FROST may have taken the gloss off crop yields in some cereal and canola crops across the Schlitz family farm at Quambatook, but overall the family are delighted with results as harvest rolls on.
Matt Schlitz said after a tough 2018 the Quambatook area was enjoying a solid season.
"We had good summer rain and with a summer spraying program we've been able to conserve that moisture and that has helped the crops through another fairly dry spring," Mr Schlitz said.
Frost has had an impact, especially on earlier sown crops, but overall both yield and quality have been reasonable.
"Compared to the rest of the country we don't have anything to complain about."
"Even when you look at the areas nearby where they didn't have the summer rain we had it is nowhere near as good, so we've been a bit lucky."

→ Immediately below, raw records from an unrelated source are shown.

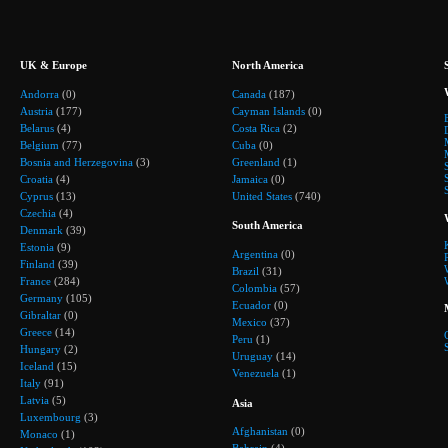
UK & Europe
North America
Andorra
(0)
Canada
(187)
Austria
(177)
Cayman Islands
(0)
Belarus
(4)
Costa Rica
(2)
Belgium
(77)
Cuba
(0)
Bosnia and Herzegovina
(3)
Greenland
(1)
Croatia
(4)
Jamaica
(0)
Cyprus
(13)
United States
(740)
Czechia
(4)
South America
Denmark
(39)
Estonia
(9)
Argentina
(0)
Finland
(39)
Brazil
(31)
France
(284)
Colombia
(57)
Germany
(105)
Ecuador
(0)
Gibraltar
(0)
Mexico
(37)
Greece
(14)
Peru
(1)
Hungary
(2)
Uruguay
(14)
Iceland
(15)
Venezuela
(1)
Italy
(91)
Latvia
(5)
Asia
Luxembourg
(3)
Afghanistan
(0)
Monaco
(1)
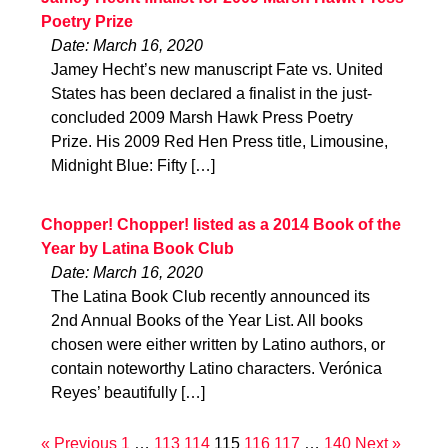
Poetry Prize
Date: March 16, 2020
Jamey Hecht’s new manuscript Fate vs. United
States has been declared a finalist in the just-
concluded 2009 Marsh Hawk Press Poetry
Prize. His 2009 Red Hen Press title, Limousine,
Midnight Blue: Fifty […]
Chopper! Chopper! listed as a 2014 Book of the
Year by Latina Book Club
Date: March 16, 2020
The Latina Book Club recently announced its
2nd Annual Books of the Year List. All books
chosen were either written by Latino authors, or
contain noteworthy Latino characters. Verónica
Reyes’ beautifully […]
« Previous
1
…
113
114
115
116
117
…
140
Next »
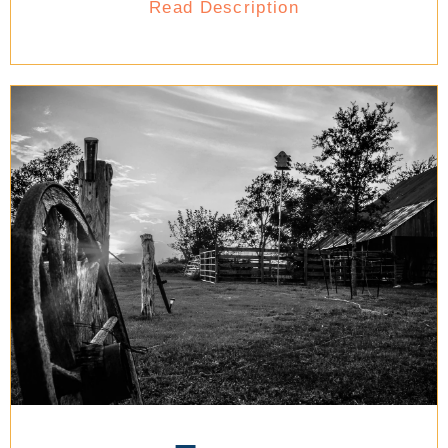
Read Description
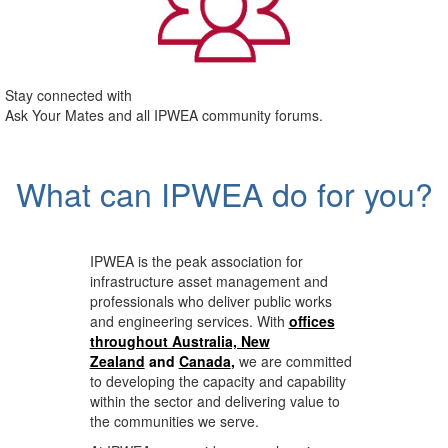
Stay connected with
Ask Your Mates and all IPWEA community forums.
What can IPWEA do for you?
IPWEA is the peak association for
infrastructure asset management and
professionals who deliver public works
and engineering services. With
offices
throughout Australia, New
Zealand
and
Canada
,
we are committed
to developing the capacity and capability
within the sector and delivering value to
the communities we serve.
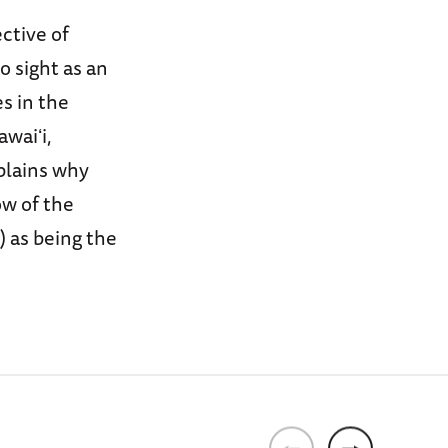
ctive of
o sight as an
s in the
awaiʻi,
plains why
w of the
 as being the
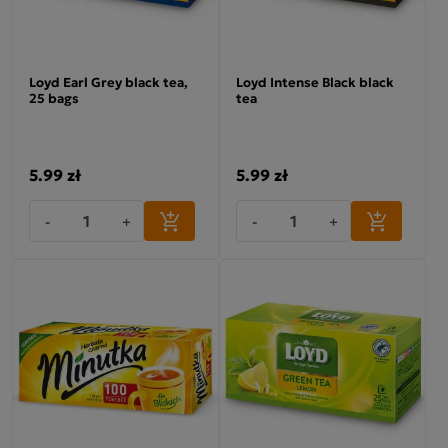
Loyd Earl Grey black tea,
Loyd Intense Black black
25 bags
tea
5.99 zł
5.99 zł
-
+
-
+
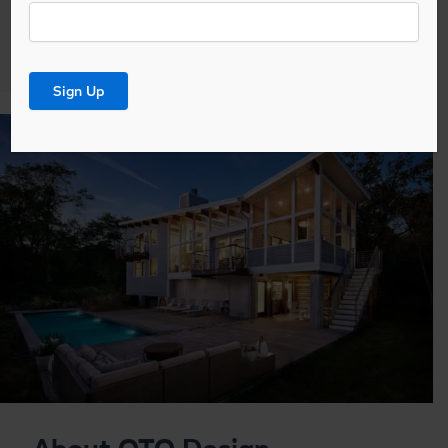
Email
News
Signup
*
Sign Up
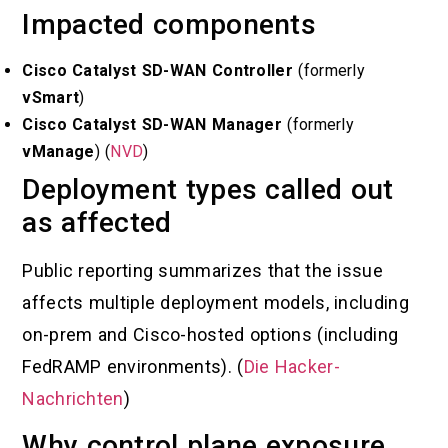
Impacted components
Cisco Catalyst SD-WAN Controller
(formerly
vSmart
)
Cisco Catalyst SD-WAN Manager
(formerly
vManage
) (
NVD
)
Deployment types called out
as affected
Public reporting summarizes that the issue
affects multiple deployment models, including
on-prem and Cisco-hosted options (including
FedRAMP environments). (
Die Hacker-
Nachrichten
)
Why control plane exposure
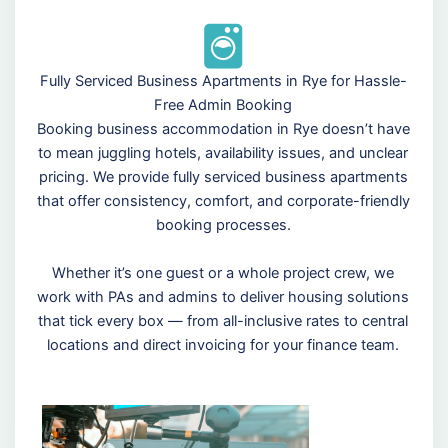
Fully Serviced Business Apartments in Rye for Hassle-
Free Admin Booking
Booking business accommodation in Rye doesn’t have
to mean juggling hotels, availability issues, and unclear
pricing. We provide fully serviced business apartments
that offer consistency, comfort, and corporate-friendly
booking processes.
Whether it’s one guest or a whole project crew, we
work with PAs and admins to deliver housing solutions
that tick every box — from all-inclusive rates to central
locations and direct invoicing for your finance team.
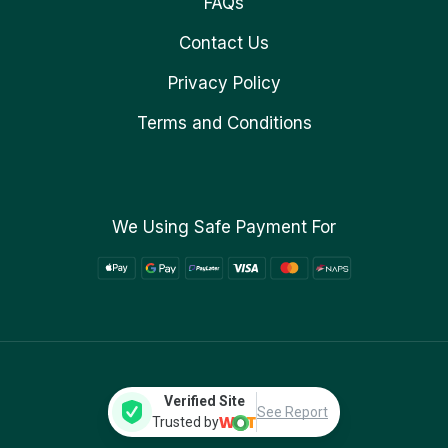
FAQs
Contact Us
Privacy Policy
Terms and Conditions
We Using Safe Payment For
Verified Site
See Report
Trusted by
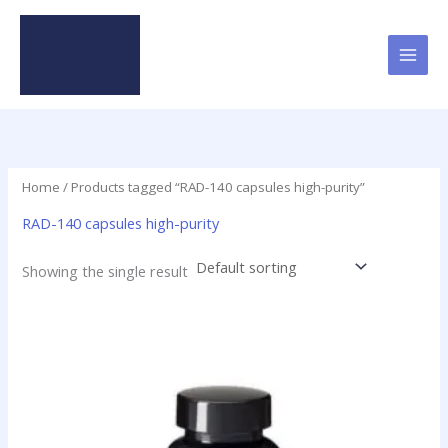
Skip
to
content
Home
/ Products tagged “RAD-140 capsules high-purity”
RAD-140 capsules high-purity
Showing the single result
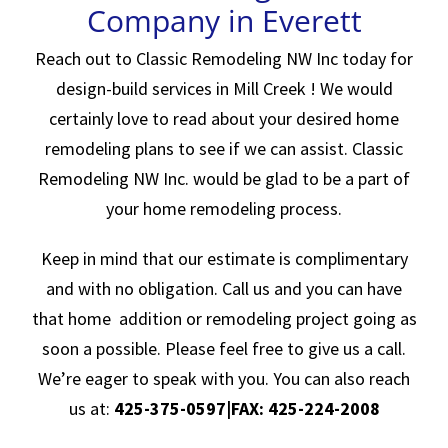
Company in Everett
Reach out to Classic Remodeling NW Inc today for
design-build services in Mill Creek ! We would
certainly love to read about your desired home
remodeling plans to see if we can assist. Classic
Remodeling NW Inc. would be glad to be a part of
your home remodeling process.
Keep in mind that our estimate is complimentary
and with no obligation. Call us and you can have
that home addition or remodeling project going as
soon a possible. Please feel free to give us a call.
We’re eager to speak with you. You can also reach
us at:
425-375-0597|FAX: 425-224-2008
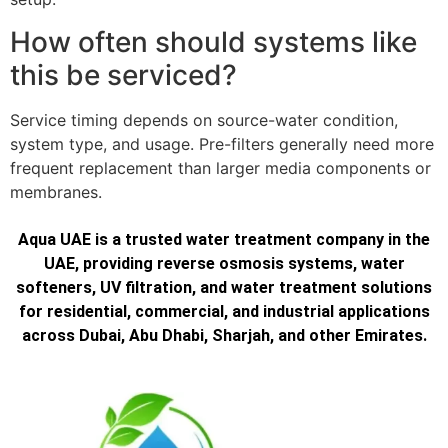
How often should systems like
this be serviced?
Service timing depends on source-water condition,
system type, and usage. Pre-filters generally need more
frequent replacement than larger media components or
membranes.
Aqua UAE is a trusted water treatment company in the
UAE, providing reverse osmosis systems, water
softeners, UV filtration, and water treatment solutions
for residential, commercial, and industrial applications
across Dubai, Abu Dhabi, Sharjah, and other Emirates.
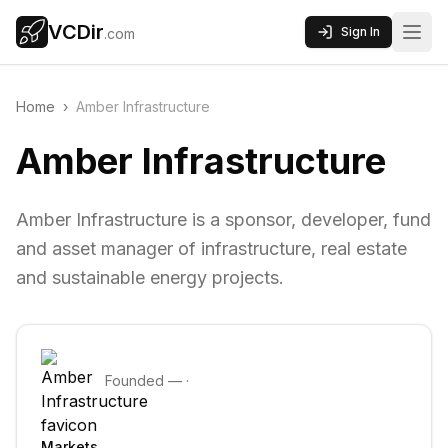
VCDir
Sign In
.com
Home
›
Amber Infrastructure
Amber Infrastructure
Amber Infrastructure is a sponsor, developer, fund
and asset manager of infrastructure, real estate
and sustainable energy projects.
Founded
—
·
Markets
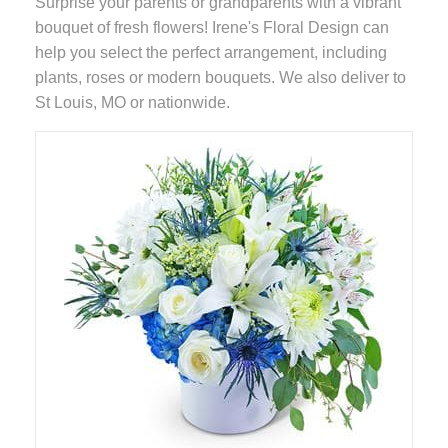
Surprise your parents or grandparents with a vibrant
bouquet of fresh flowers! Irene's Floral Design can
help you select the perfect arrangement, including
plants, roses or modern bouquets. We also deliver to
St Louis, MO or nationwide.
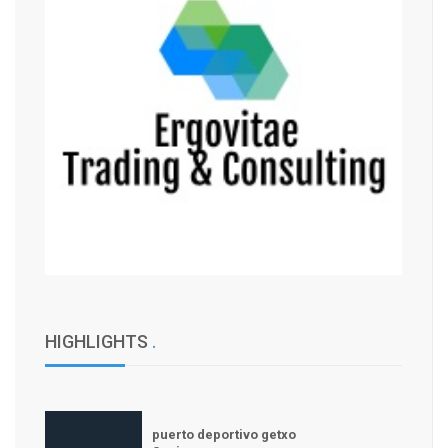
HIGHLIGHTS
.
puerto deportivo getxo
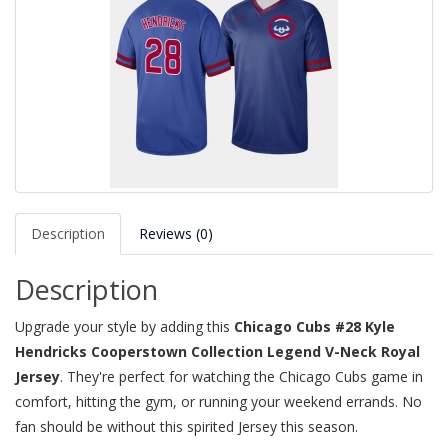
Description
Reviews (0)
Description
Upgrade your style by adding this
Chicago Cubs #28 Kyle
Hendricks Cooperstown Collection Legend V-Neck Royal
Jersey
. They're perfect for watching the Chicago Cubs game in
comfort, hitting the gym, or running your weekend errands. No
fan should be without this spirited Jersey this season.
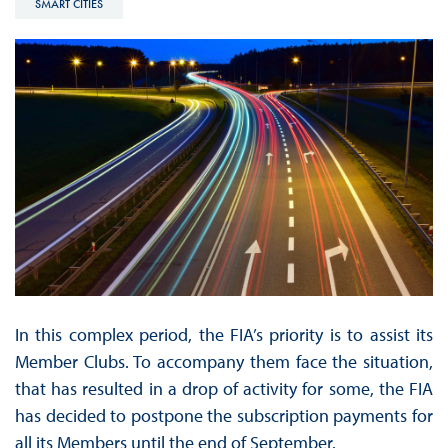
SMART CITIES
In this complex period, the FIA’s priority is to assist its
Member Clubs. To accompany them face the situation,
that has resulted in a drop of activity for some, the FIA
has decided to postpone the subscription payments for
all its Members until the end of September.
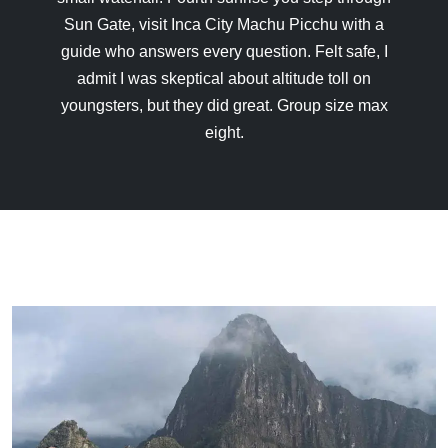
Sun Gate, visit Inca City Machu Picchu with a
guide who answers every question. Felt safe, I
admit I was skeptical about altitude toll on
youngsters, but they did great. Group size max
eight.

Mr Schlitz said while there had not been a lot of spring rainfall the cool finish had meant there was no dramatic drop in yield.
"You get the moisture stressed crops and a couple of really hot days on them and they can hit the wall pretty quickly but this year they've got across the line."
Mr Schlitz said this year was the first year harvesting with a Shelbourne stripper front on the header.
The front is designed with rows of stripping fingers that pluck the grain or seed from the crop leaving far more straw than a conventional front.
He said it was working well, even in some of the cold and damp harvesting conditions of the past week.
Having more crop residue can help manage weeds and conserve moisture.
Mr Schlitz said the flip side was that it was likely to mean a need for a disc seeder to get through the residue at planting.
7mm of rain around Quambatook over the weekend followed by unseasonably cool conditions have meant a frustrating wait this week however a return to fine and warm weather this weekend will allow farmers through the region to crank up to full speed once again.